He had established such a long prescriptive right to this Deportment (his son's inheritance from his mother), that I several times knew both Caddy and her husband to be melted to tears by these affectionate selfsacrifices.
“Nay, my dears,” he would remonstrate; and when I saw Caddy's thin arm about his fat neck as he said it, I would be melted too, though not by the same process; “Nay, nay! I have promised never to leave ye. Be dutiful and affectionate towards me, and I ask no other return. Now, bless ye! I am going to the Park.”
He would take the air there, presently, and get an appetite for his hotel dinner. I hope I do old Mr.
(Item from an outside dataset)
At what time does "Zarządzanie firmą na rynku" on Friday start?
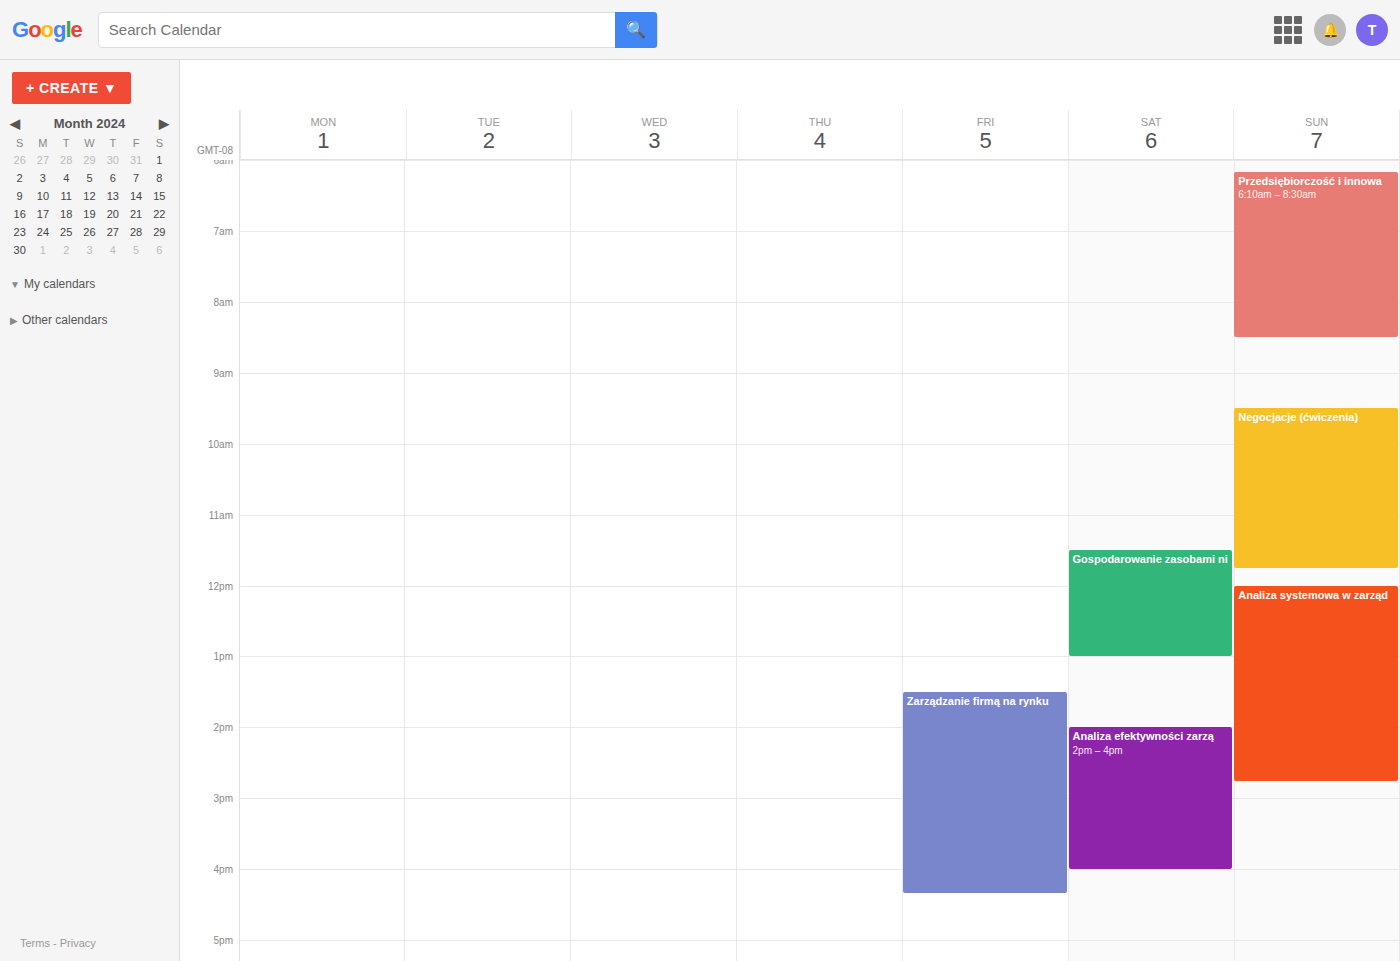
1:30 PM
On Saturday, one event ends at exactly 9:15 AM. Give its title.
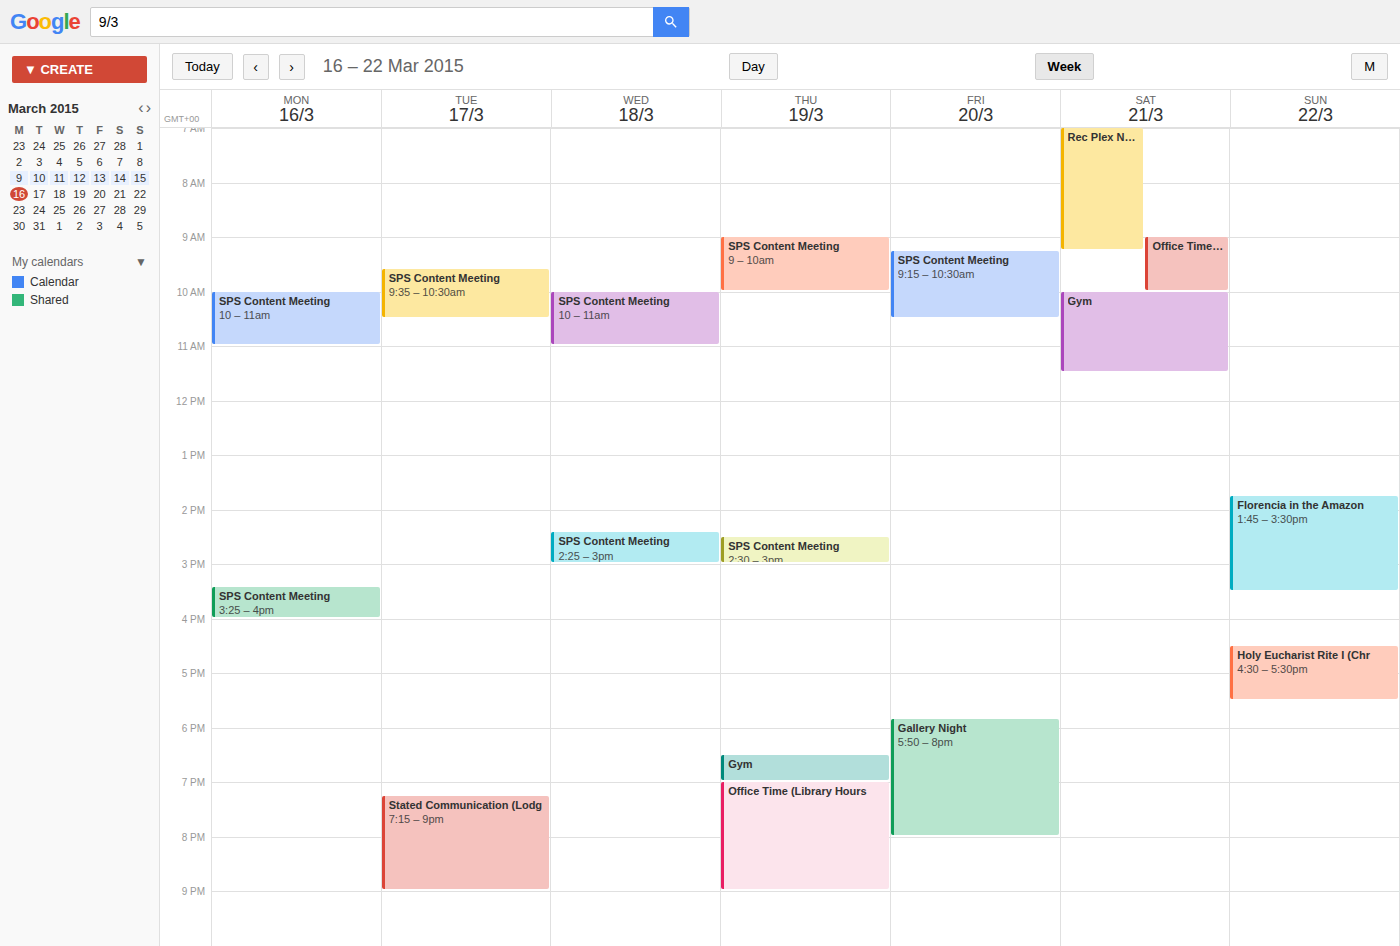
"Rec Plex North parkrun"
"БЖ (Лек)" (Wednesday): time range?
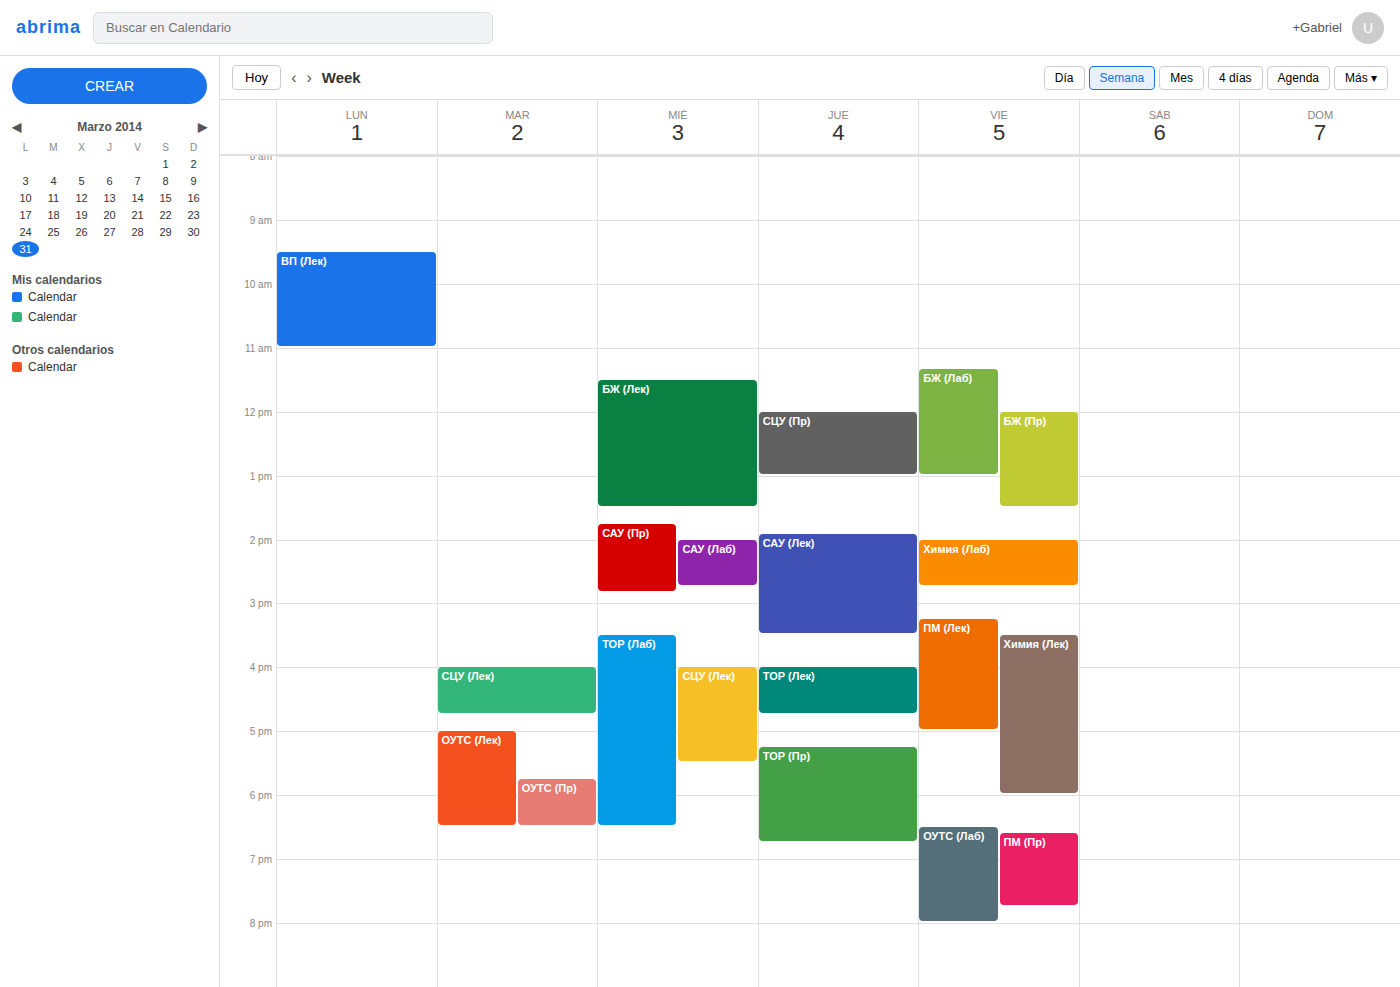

Turveydrop no wrong; but I never saw any better traits in him than these I faithfully record, except that he certainly conceived a liking for Peepy, and would take the child out walking with great pomp—always, on those occasions, sending him home before he went to dinner himself, and occasionally with a halfpenny in his pocket. But, even this disinterestedness was attended with no inconsiderable cost, to my knowledge; for before Peepy was sufficiently decorated to walk hand in hand with the professor of Deportment, he had to be newly dressed, at the expence of Caddy and her husband, from top to toe.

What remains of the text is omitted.